Wednesday, 5 April 2017

Revolving Sushi: Japanese Efficiency Personified

A collage of four pictures from a kaiten (conveyor belt) sushi restaurant: from top right clockwise, extensive menu, special order, computer screen, and stacked plates
Kaiten or Conveyor Belt Sushi: Remarkably Efficient
Conveyor belt or kaiten (revolving) sushi is hardly uncommon outside Japan, but the Japanese version (like many things in Japan) is both more automated and more efficient. On entering, if the restaurant is full (which is often the case) you enter the number of people in your party and preference (table/counter) and get a numbered ticket: when your number is displayed, you are taken to your seat. After sitting down, you take what you want as it passes by or else order through the computer panel (pictured bottom left) in either English or Japanese. Soups and drinks are usually brought to you by a server but everything else comes along on the belt. Once you're done, you press another button to call over the server who counts your stack of plates (pictured top left) in the blink of an eye and prints out your bill. You then go over to the cash register to pay. Very smooth!

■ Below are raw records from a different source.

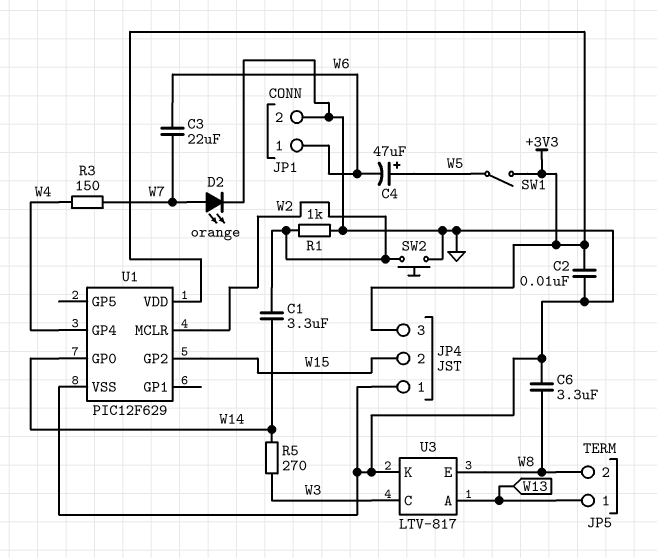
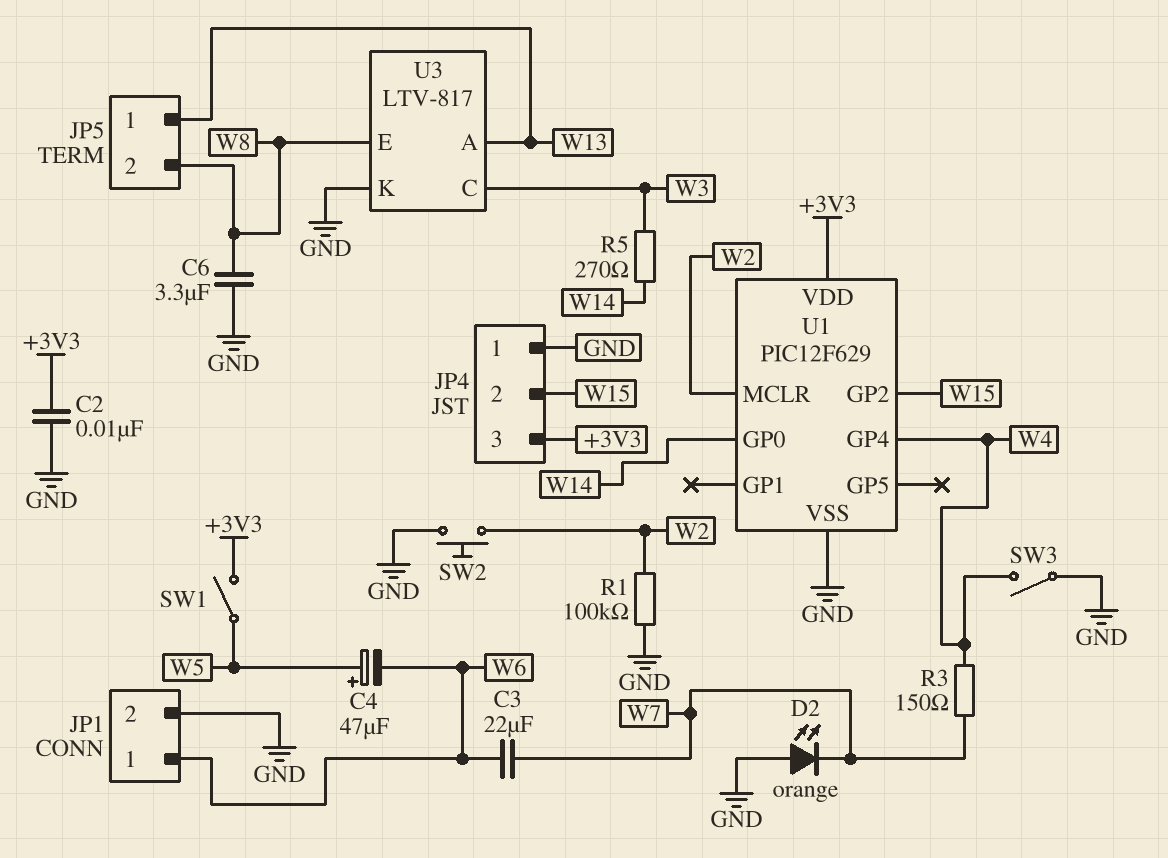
C1: 3.3uF (W2, W14) -> none
D2: LED orange (A W7, K GND) -> LED orange (A GND, K W7)
R1: 1k (GND, W2) -> 100k (GND, W2)
SW3: none -> switch (GND, W4)

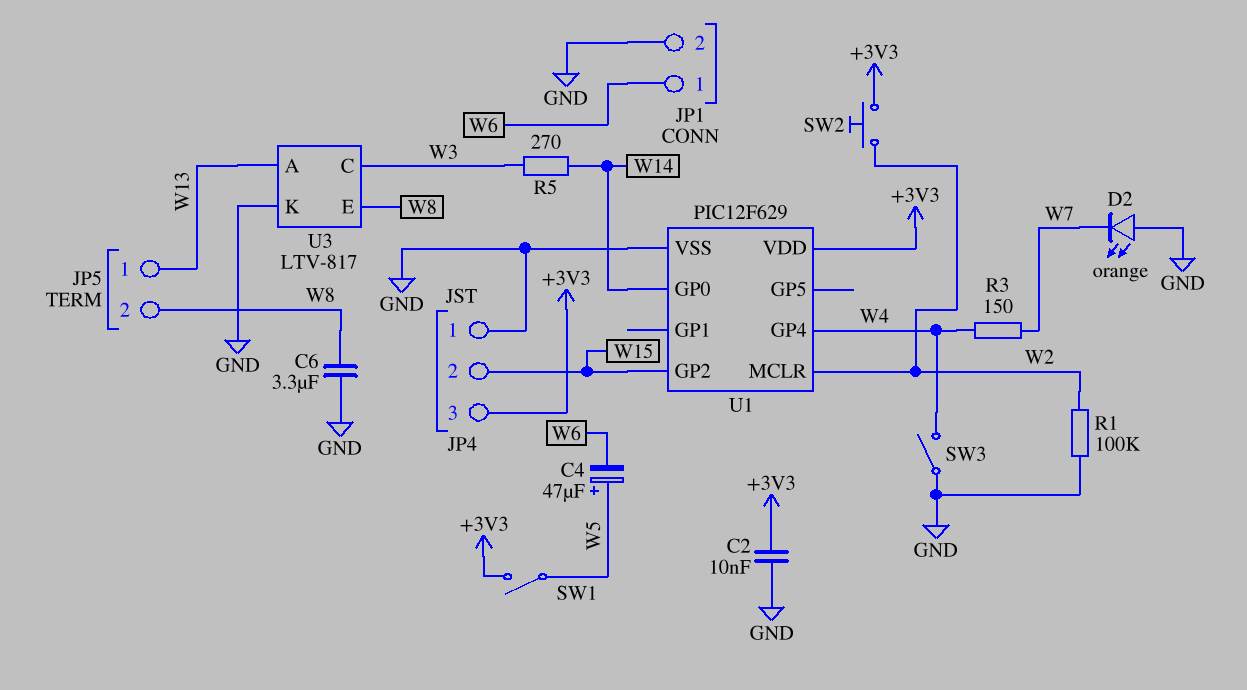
C3: 22uF (W6, W7) -> none
SW2: button (GND, W2) -> button (+3V3, W2)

At Hamazushi, one of the largest chains in Japan you are certainly not limited to raw fish. Tempura and meat sushi, including duck, hamburger, and raw ham, are available, as are seaweed rolls and sushi wrapped in seaweed (known as gunkan or battleships). There is also an extensive side-menu, which includes everything from chips and salad to fried chicken and green boiled soybeans (eda-mame). Finally, there is even dessert, including fresh fruit! One top tip is to order rather than simply take what's passing: this will be freshly prepared just for you and arrive in a few minutes on top of a black bowl (pictured bottom right in the picture above) which reads go-chūmon hin (ご注文品=ordered item). This ensures no-one grabs it before it reaches you! All for only ¥100 (70p/90c) a plate for most items - less on weekdays!